AIM OF THE EXERCISE:
Of the material below, only the lines from the line containing "TE-126, due: Sep 8 -> Sep 7" down to the line containing "TE-146, owner: Roberta" belong in the answer, written out exactly.

DATA SUPPLIED:
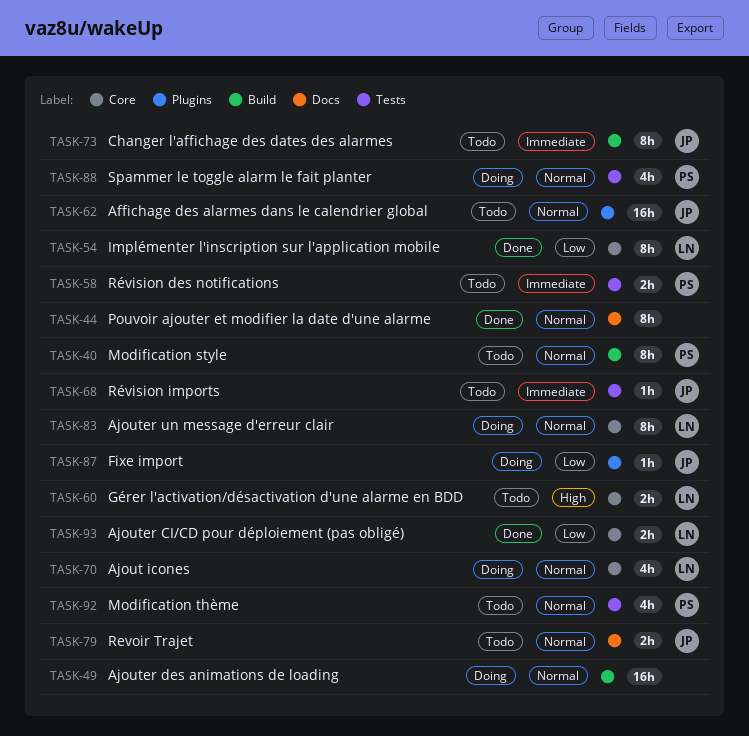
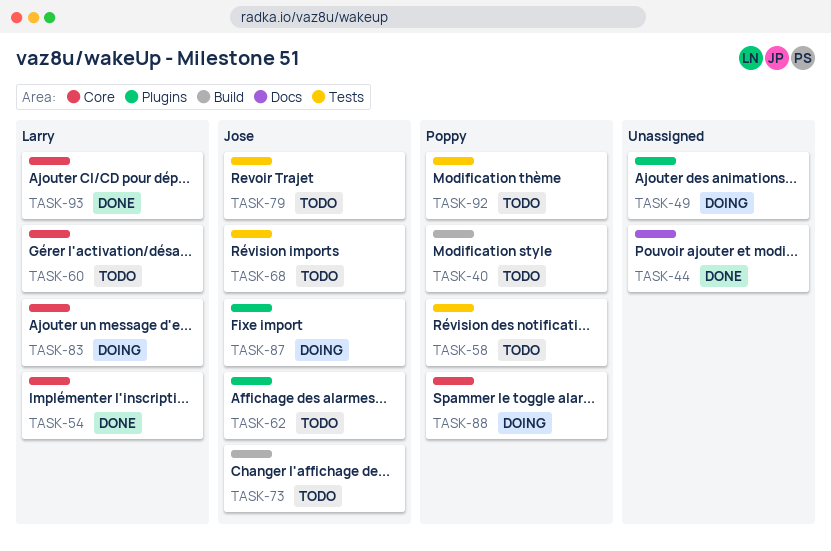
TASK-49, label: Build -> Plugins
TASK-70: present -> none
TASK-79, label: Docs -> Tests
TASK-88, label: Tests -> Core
...
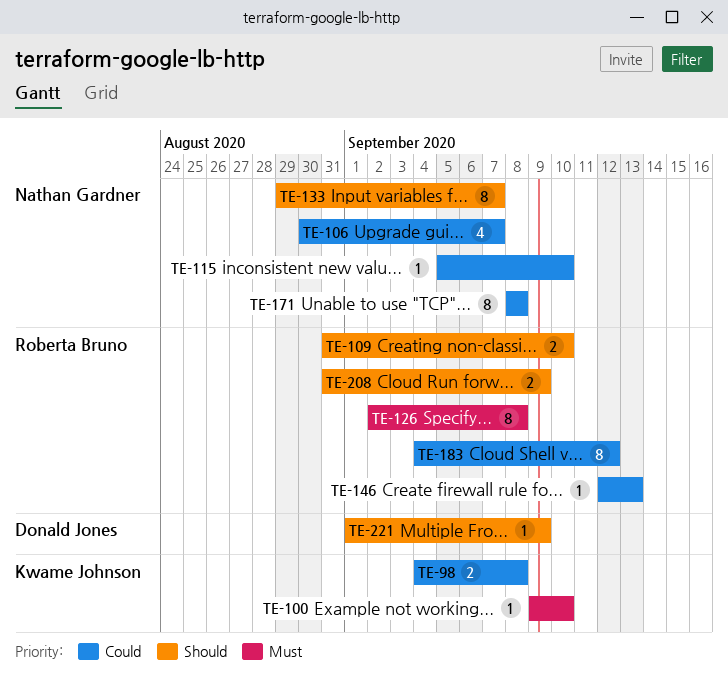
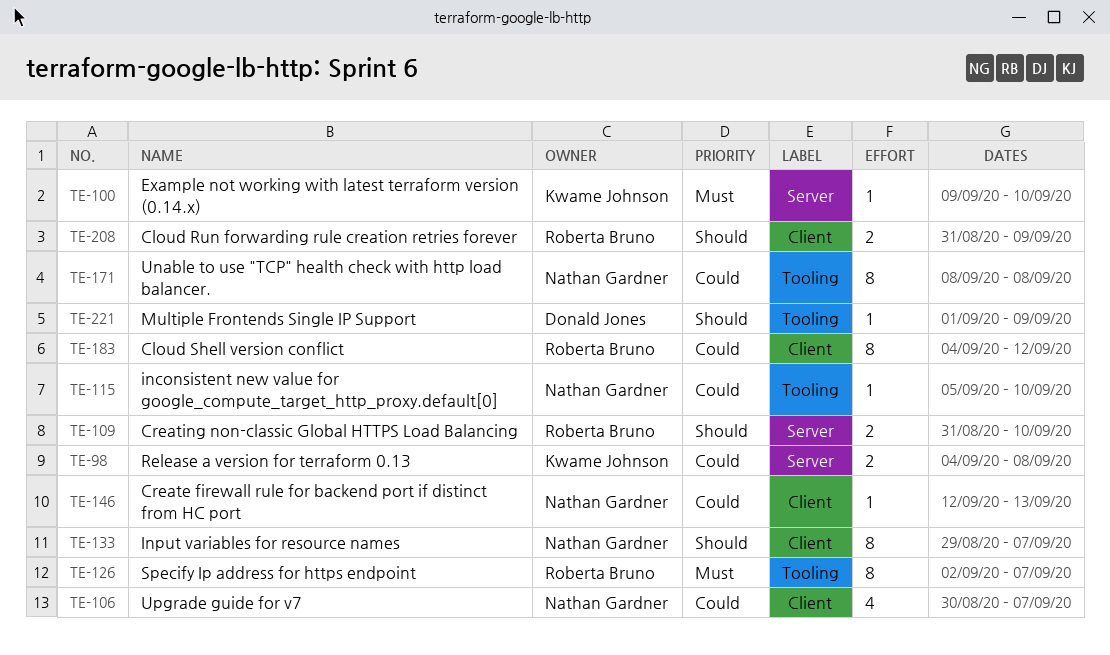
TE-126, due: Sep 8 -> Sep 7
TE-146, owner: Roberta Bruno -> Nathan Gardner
---
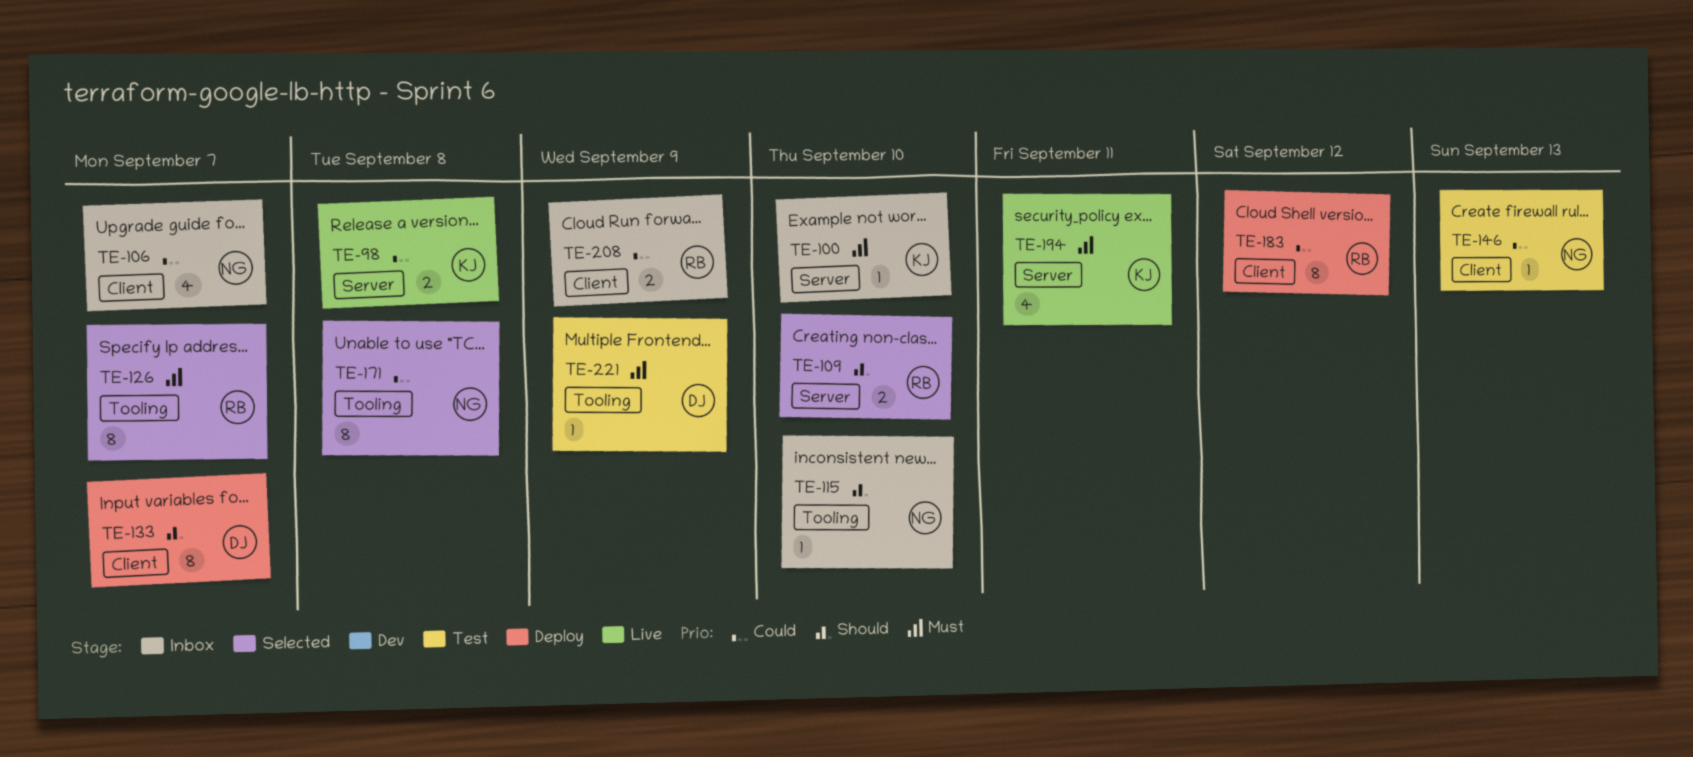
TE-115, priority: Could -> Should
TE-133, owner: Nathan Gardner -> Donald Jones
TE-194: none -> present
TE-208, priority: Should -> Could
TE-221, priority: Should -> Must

WRITTEN REPLY:
TE-126, due: Sep 8 -> Sep 7
TE-146, owner: Roberta Bruno -> Nathan Gardner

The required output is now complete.